Verification of cross-reacting proteins. (A) Recombinant proteins identified by anti-TcdA_26–39. Approximately 1 μg of purified protein was run per lane and probed with antibodies at a dilution of 1/4,000. (B) Bands recognized in proteins extracted from spores of the wild type (630Δerm) and a ΔcdeC mutant probed with anti-TcdA_26–39 (1/4,000 dilution).

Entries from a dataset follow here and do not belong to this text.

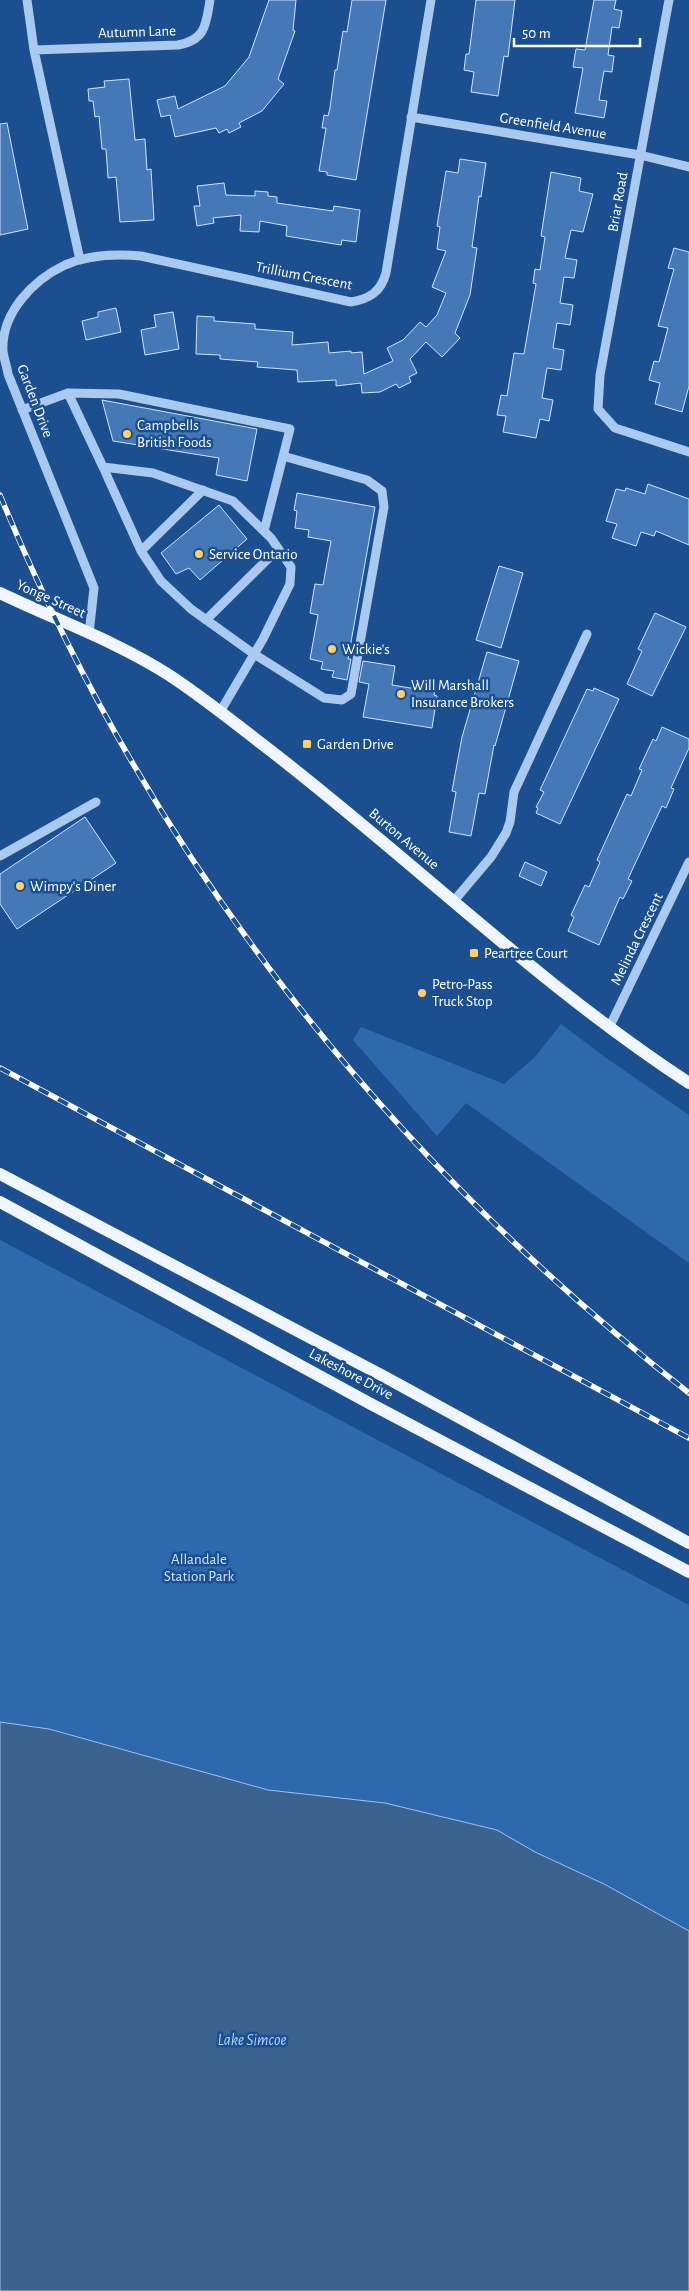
<svg xmlns="http://www.w3.org/2000/svg" width="689" height="2291" font-family="'Alegreya Sans',sans-serif">
  <style>
    .green { fill: #2e69ad }
    .water { fill: #3c6290; stroke: #9cc4f0 }
    .building { fill: #4478b7; stroke: #cfe3fa }
    .lines { fill: none; stroke-linecap: round; stroke-linejoin: round }
    .minor { stroke: #a9c9ee; stroke-width: 9 }
    .major { stroke: #f0f6ff; stroke-width: 12 }
    .rail-casing { stroke: #fff; stroke-width: 5.5 }
    .rail { stroke: #1b4f8f; stroke-width: 4; stroke-dasharray: 11; stroke-linecap: butt }
    .poi-dot { fill: #ffd166; stroke: #1b4f8f; stroke-width: 2 }
    .labels { text-anchor: middle; dominant-baseline: central; stroke-width: 5; stroke-linejoin: round; paint-order: stroke }
    .street-label { font-size: 15px; fill: #fff; stroke: #1b4f8f }
    .poi-label { font-size: 15px; fill: #fff; stroke: #1b4f8f; text-anchor: start }
    .park-label { font-size: 15px; fill: #cfe3fa; stroke: #1b4f8f }
    .water-label { font-size: 16px; font-style: italic; fill: #b5d3f5; stroke: #1b4f8f }
  </style>
  <rect width="100%" height="100%" fill="#1b4f8f"/>
  <!-- green -->
  <path class="green" d="M561,1024L609,1060L689,1115V1263L466,1103L437,1136L353,1040L361,1027L504,1084L535,1057Z
    M0,1240L689,1605V1931L604,1884L535,1852L497,1830L385,1803L268,1790L49,1729L0,1722Z"/>
  <!-- water -->
  <path class="water" d="M0,1722L49,1729L268,1790L385,1803L497,1830L535,1852L604,1884L689,1931V2291H0Z"/>
  <!-- building -->
  <path class="building" d="M269,0H296L293,30L295,31L278,79L284,84L262,111L239,123L241,127L229,133L227,129L219,133L216,128L175,137L170,115L161,117L157,100L175,96L178,109L225,86L249,57Z
    M352,0H386L356,180L327,175V172L319,171L326,128H322L324,115L328,116L330,108L335,70H337L343,31L347,32Z
    M476,0H515L508,57L504,56L498,96L471,92L474,72L464,70L466,54H469Z
    M594,0H616L614,9L622,11L619,28L612,27L608,55L614,56L612,72L604,71L599,100L607,101L604,118L575,113L583,68L573,67L576,49L585,50Z
    M129,79L135,140L145,139L147,170L151,169L154,220L120,222L116,177L108,178L106,149H102L99,116L95,117L93,101H89L88,89L105,87L104,81Z
    M7,123L28,229L0,235V124Z
    M460,159L486,163L481,197L479,196L472,247L477,248L470,295L455,333L460,338L442,357L426,342L410,359L417,373L409,377L411,382L399,388L396,384L380,392L362,393L361,383L336,386V380L298,382L297,370L257,367L258,362L220,359V355L196,354L197,316L214,317V321L255,324V329L293,332L292,345L328,342L329,353L351,351V353L362,352L364,374L393,361L387,348L403,340L420,322L426,327L437,315L446,293L432,287L446,251L437,249L440,227L437,226L446,171L458,173Z
    M551,172L581,178L579,191L593,194L583,232L571,230L565,258L577,260L574,278L564,277L560,303L573,305L570,325L557,323L553,348L564,350L561,370L547,368L542,398L553,400L549,421L540,419L536,438L503,432L506,416L497,415L501,395L507,396L514,353L524,354L536,284L533,283L535,269L540,270L545,237L541,236Z
    M224,183L226,195L255,196V191L268,192V196L277,197V203L333,211L334,206L360,210L356,242L342,240L341,245L286,236L287,226L260,221L259,232L240,231L241,215L213,218L214,223L197,226L194,206H200L197,186Z
    M674,248L689,252V386L682,412L655,404L660,383L649,380L654,361L659,362L668,328L658,326L674,269L668,268Z
    M116,308L121,332L86,340L82,321L98,317V312Z
    M173,312L179,349L145,355L141,330L156,327L154,315Z
    M102,400L257,429L247,481L216,475L219,458L113,441Z
    M648,484L689,499V545L656,531L654,536L641,532L636,546L612,538L617,524L606,521L616,489L625,491L626,488L645,494Z
    M297,493L375,507L348,659H351L347,680L332,677L334,671L321,669L323,662L310,659L318,615L310,613L315,584L323,585L331,541L308,537L309,530L295,528L297,511L294,510Z
    M219,505L247,539L200,580L189,568L176,574L161,553Z
    M499,566L523,573L501,648L476,640Z
    M655,613L686,627L652,696L627,684L642,651L638,649Z
    M487,652L519,661L495,746L494,745L485,794L479,793L471,836L449,832L456,792L452,791L462,737Z
    M363,661L395,666L392,685L435,692L434,695L437,696L432,728L363,717L369,684L359,682Z
    M594,688L619,699L560,824L536,813L538,808L536,807L544,792L540,790L587,689L593,691Z
    M662,727L689,739V748L671,788L674,789L666,808L662,806L628,879L632,881L623,899L620,897L599,945L568,931L574,917L571,915L585,885L589,887L600,862L597,860L627,794L631,796L642,770L639,769L653,739L656,741Z
    M85,817L116,863L17,929L0,904V874Z
    M525,862L547,872L541,886L519,876Z"/>
  <g class="lines">
    <!-- minor -->
    <path class="minor" d="M27,0L34,50L80,260
      M669,0L600,375L598,409L615,428L689,452
      M34,50L178,45C206,40 206,24 210,0
      M411,117L640,155L689,167
      M68,393L119,394L290,429L264,531
      M22,410L68,393L103,467L153,473L233,501L271,538L291,567L290,584L263,639L220,712
      M103,467L141,551L161,581L191,609L254,654L324,698L342,700L351,694L384,507L382,491L367,480L283,456
      M141,551L203,490
      M206,620L278,549
      M89,634L94,588L8,374C7,367 4,359 3,351C1,313 33,280 65,265C88,255 117,254 141,256L351,302C369,299 381,292 386,273L431,0
      M0,856L96,802
      M453,902L491,857L506,833L510,822L514,792L587,634
      M609,1028L689,862"/>
    <!-- major -->
    <path class="major" d="M0,593C56,620 116,641 169,675C201,696 231,720 262,744C406,854 536,983 689,1083
      M0,1174L385,1377L689,1543
      M0,1202L369,1403L689,1572"/>
    <defs>
      <path id="rail" d="M0,495C148,855 383,1154 689,1393
        M0,1068L689,1438"/>
    </defs>
    <!-- rail casing -->
    <use href="#rail" class="rail-casing"/>
    <!-- rail -->
    <use href="#rail" class="rail"/>
  </g>
  <!-- markers -->
  <g class="poi-dot">
    <circle cx="127" cy="434" r="5"/>
    <circle cx="199" cy="554" r="5"/>
    <circle cx="332" cy="649" r="5"/>
    <circle cx="401" cy="694" r="5"/>
    <rect x="302" y="739" width="10" height="10" rx="2.5"/>
    <circle cx="20" cy="886" r="5"/>
    <rect x="469" y="948" width="10" height="10" rx="2.5"/>
    <circle cx="422" cy="993" r="5"/>
  </g>
  <g class="labels">
    <!-- street labels -->
    <g class="street-label">
      <text transform="translate(137 32) rotate(-2)">Autumn Lane</text>
      <text transform="translate(553 126) rotate(9)">Greenfield Avenue</text>
      <text transform="translate(618 202) rotate(-80)">Briar Road</text>
      <text transform="translate(304 276) rotate(11)">Trillium Crescent</text>
      <text transform="translate(35 401) rotate(69)">Garden Drive</text>
      <text transform="translate(51 599) rotate(24)">Yonge Street</text>
      <text transform="translate(404 839) rotate(40)">Burton Avenue</text>
      <text transform="translate(637 939) rotate(-64)">Melinda Crescent</text>
      <text transform="translate(351 1374) rotate(28)">Lakeshore Drive</text>
    </g>
    <!-- poi labels -->
    <g class="poi-label">
      <text x="137" y="425">Campbells<tspan x="137" dy="17">British Foods</tspan></text>
      <text x="209" y="554">Service Ontario</text>
      <text x="342" y="649">Wickie's</text>
      <text x="411" y="685">Will Marshall<tspan x="411" dy="17">Insurance Brokers</tspan></text>
      <text x="317" y="744">Garden Drive</text>
      <text x="30" y="886">Wimpy's Diner</text>
      <text x="484" y="953">Peartree Court</text>
      <text x="432" y="984">Petro-Pass<tspan x="432" dy="17">Truck Stop</tspan></text>
    </g>
    <!-- park labels -->
    <g class="park-label">
      <text x="199" y="1559">Allandale<tspan x="199" dy="17">Station Park</tspan></text>
    </g>
    <!-- water labels -->
    <g class="water-label">
      <text x="252" y="2040">Lake Simcoe</text>
    </g>
  </g>
  <!-- scale -->
  <path d="M514 38v8h126v-8" fill="none" stroke="#ffffff" stroke-width="2.5"/>
  <text x="522" y="38" font-size="15" fill="#ffffff" stroke="#1b4f8f" stroke-width="4" paint-order="stroke">50 m</text>
</svg>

Molecular masses (in kilodaltons) are indicated.

FIG 7

Mucosal antibodies to TcdA_26–39 reduce adhesion of vegetative cells to mucus-producing HT29-MTX cells. HT29-MTX cells were grown for 14 days, and the production of mucus was confirmed. Vegetative cells (A) or spores (B) of C. difficile 630 were pretreated with either serum IgG or fecal IgA (1/300 dilution) obtained from CD-1 mice immunized s.o. with live PP108 spores or live PY79 spores, as shown in Fig. 2. Adhesion to cells was expressed as a percentage of untreated cells or spores run in parallel. Adhesion of 100% equates to the number of cells or spores adhering to HT29-MTX cells without pretreatment and in parallel. The experiment was repeated two times, with similar findings. *, P < 0.05.